What needs to be done: Reproduce each of the items below unchanged, except that every occurrence of "Hotline" is swapped for "Phone".

+++ Working data +++

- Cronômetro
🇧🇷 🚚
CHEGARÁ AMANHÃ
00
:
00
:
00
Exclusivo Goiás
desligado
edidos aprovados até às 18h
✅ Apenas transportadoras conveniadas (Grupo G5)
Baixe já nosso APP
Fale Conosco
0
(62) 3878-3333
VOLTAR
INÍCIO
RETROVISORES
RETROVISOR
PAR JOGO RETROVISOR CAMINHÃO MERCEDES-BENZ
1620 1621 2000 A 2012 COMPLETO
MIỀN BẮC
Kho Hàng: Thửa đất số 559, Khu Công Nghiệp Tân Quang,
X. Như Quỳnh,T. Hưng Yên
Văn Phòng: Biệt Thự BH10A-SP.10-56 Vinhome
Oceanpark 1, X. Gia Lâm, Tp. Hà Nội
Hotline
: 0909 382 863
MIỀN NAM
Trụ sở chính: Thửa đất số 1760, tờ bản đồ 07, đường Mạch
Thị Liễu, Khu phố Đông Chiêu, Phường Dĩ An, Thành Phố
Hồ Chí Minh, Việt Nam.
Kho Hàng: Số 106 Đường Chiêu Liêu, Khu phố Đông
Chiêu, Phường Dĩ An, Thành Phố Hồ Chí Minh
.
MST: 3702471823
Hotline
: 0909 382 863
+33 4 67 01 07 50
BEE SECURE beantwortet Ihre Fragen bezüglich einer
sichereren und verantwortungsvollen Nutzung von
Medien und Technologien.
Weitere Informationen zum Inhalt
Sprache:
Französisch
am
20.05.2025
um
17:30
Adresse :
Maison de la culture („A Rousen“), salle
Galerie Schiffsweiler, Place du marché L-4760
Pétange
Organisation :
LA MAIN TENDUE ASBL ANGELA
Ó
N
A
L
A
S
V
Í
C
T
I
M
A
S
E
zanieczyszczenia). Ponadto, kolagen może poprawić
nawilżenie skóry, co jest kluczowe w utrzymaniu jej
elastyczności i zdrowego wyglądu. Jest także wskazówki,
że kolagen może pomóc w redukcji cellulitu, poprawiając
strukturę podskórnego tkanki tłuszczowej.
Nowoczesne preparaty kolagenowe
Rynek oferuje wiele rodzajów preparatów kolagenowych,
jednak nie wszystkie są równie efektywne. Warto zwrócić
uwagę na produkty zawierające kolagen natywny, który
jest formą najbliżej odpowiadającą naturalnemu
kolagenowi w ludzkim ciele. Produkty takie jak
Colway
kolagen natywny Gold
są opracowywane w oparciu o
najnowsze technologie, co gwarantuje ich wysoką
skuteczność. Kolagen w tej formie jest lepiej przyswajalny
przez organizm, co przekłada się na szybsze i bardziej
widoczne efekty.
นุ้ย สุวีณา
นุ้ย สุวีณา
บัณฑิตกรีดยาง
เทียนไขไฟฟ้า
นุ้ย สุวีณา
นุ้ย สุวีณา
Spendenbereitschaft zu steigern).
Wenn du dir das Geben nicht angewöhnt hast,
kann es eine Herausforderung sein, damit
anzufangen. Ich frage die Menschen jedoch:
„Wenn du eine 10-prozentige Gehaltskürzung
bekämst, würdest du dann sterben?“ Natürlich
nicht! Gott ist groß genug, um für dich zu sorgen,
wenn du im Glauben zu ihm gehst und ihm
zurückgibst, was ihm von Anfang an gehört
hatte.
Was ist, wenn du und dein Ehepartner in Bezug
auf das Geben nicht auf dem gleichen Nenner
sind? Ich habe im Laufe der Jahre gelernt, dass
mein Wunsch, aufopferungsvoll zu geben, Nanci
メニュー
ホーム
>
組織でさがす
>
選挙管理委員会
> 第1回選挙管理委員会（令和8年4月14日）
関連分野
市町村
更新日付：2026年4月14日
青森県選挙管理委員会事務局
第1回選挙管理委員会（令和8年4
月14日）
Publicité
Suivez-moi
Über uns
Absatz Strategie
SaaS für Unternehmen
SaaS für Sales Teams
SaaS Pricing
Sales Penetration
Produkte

+++

Answer area:
- Cronômetro
🇧🇷 🚚
CHEGARÁ AMANHÃ
00
:
00
:
00
Exclusivo Goiás
desligado
edidos aprovados até às 18h
✅ Apenas transportadoras conveniadas (Grupo G5)
Baixe já nosso APP
Fale Conosco
0
(62) 3878-3333
VOLTAR
INÍCIO
RETROVISORES
RETROVISOR
PAR JOGO RETROVISOR CAMINHÃO MERCEDES-BENZ
1620 1621 2000 A 2012 COMPLETO
MIỀN BẮC
Kho Hàng: Thửa đất số 559, Khu Công Nghiệp Tân Quang,
X. Như Quỳnh,T. Hưng Yên
Văn Phòng: Biệt Thự BH10A-SP.10-56 Vinhome
Oceanpark 1, X. Gia Lâm, Tp. Hà Nội
Phone
: 0909 382 863
MIỀN NAM
Trụ sở chính: Thửa đất số 1760, tờ bản đồ 07, đường Mạch
Thị Liễu, Khu phố Đông Chiêu, Phường Dĩ An, Thành Phố
Hồ Chí Minh, Việt Nam.
Kho Hàng: Số 106 Đường Chiêu Liêu, Khu phố Đông
Chiêu, Phường Dĩ An, Thành Phố Hồ Chí Minh
.
MST: 3702471823
Phone
: 0909 382 863
+33 4 67 01 07 50
BEE SECURE beantwortet Ihre Fragen bezüglich einer
sichereren und verantwortungsvollen Nutzung von
Medien und Technologien.
Weitere Informationen zum Inhalt
Sprache:
Französisch
am
20.05.2025
um
17:30
Adresse :
Maison de la culture („A Rousen“), salle
Galerie Schiffsweiler, Place du marché L-4760
Pétange
Organisation :
LA MAIN TENDUE ASBL ANGELA
Ó
N
A
L
A
S
V
Í
C
T
I
M
A
S
E
zanieczyszczenia). Ponadto, kolagen może poprawić
nawilżenie skóry, co jest kluczowe w utrzymaniu jej
elastyczności i zdrowego wyglądu. Jest także wskazówki,
że kolagen może pomóc w redukcji cellulitu, poprawiając
strukturę podskórnego tkanki tłuszczowej.
Nowoczesne preparaty kolagenowe
Rynek oferuje wiele rodzajów preparatów kolagenowych,
jednak nie wszystkie są równie efektywne. Warto zwrócić
uwagę na produkty zawierające kolagen natywny, który
jest formą najbliżej odpowiadającą naturalnemu
kolagenowi w ludzkim ciele. Produkty takie jak
Colway
kolagen natywny Gold
są opracowywane w oparciu o
najnowsze technologie, co gwarantuje ich wysoką
skuteczność. Kolagen w tej formie jest lepiej przyswajalny
przez organizm, co przekłada się na szybsze i bardziej
widoczne efekty.
นุ้ย สุวีณา
นุ้ย สุวีณา
บัณฑิตกรีดยาง
เทียนไขไฟฟ้า
นุ้ย สุวีณา
นุ้ย สุวีณา
Spendenbereitschaft zu steigern).
Wenn du dir das Geben nicht angewöhnt hast,
kann es eine Herausforderung sein, damit
anzufangen. Ich frage die Menschen jedoch:
„Wenn du eine 10-prozentige Gehaltskürzung
bekämst, würdest du dann sterben?“ Natürlich
nicht! Gott ist groß genug, um für dich zu sorgen,
wenn du im Glauben zu ihm gehst und ihm
zurückgibst, was ihm von Anfang an gehört
hatte.
Was ist, wenn du und dein Ehepartner in Bezug
auf das Geben nicht auf dem gleichen Nenner
sind? Ich habe im Laufe der Jahre gelernt, dass
mein Wunsch, aufopferungsvoll zu geben, Nanci
メニュー
ホーム
>
組織でさがす
>
選挙管理委員会
> 第1回選挙管理委員会（令和8年4月14日）
関連分野
市町村
更新日付：2026年4月14日
青森県選挙管理委員会事務局
第1回選挙管理委員会（令和8年4
月14日）
Publicité
Suivez-moi
Über uns
Absatz Strategie
SaaS für Unternehmen
SaaS für Sales Teams
SaaS Pricing
Sales Penetration
Produkte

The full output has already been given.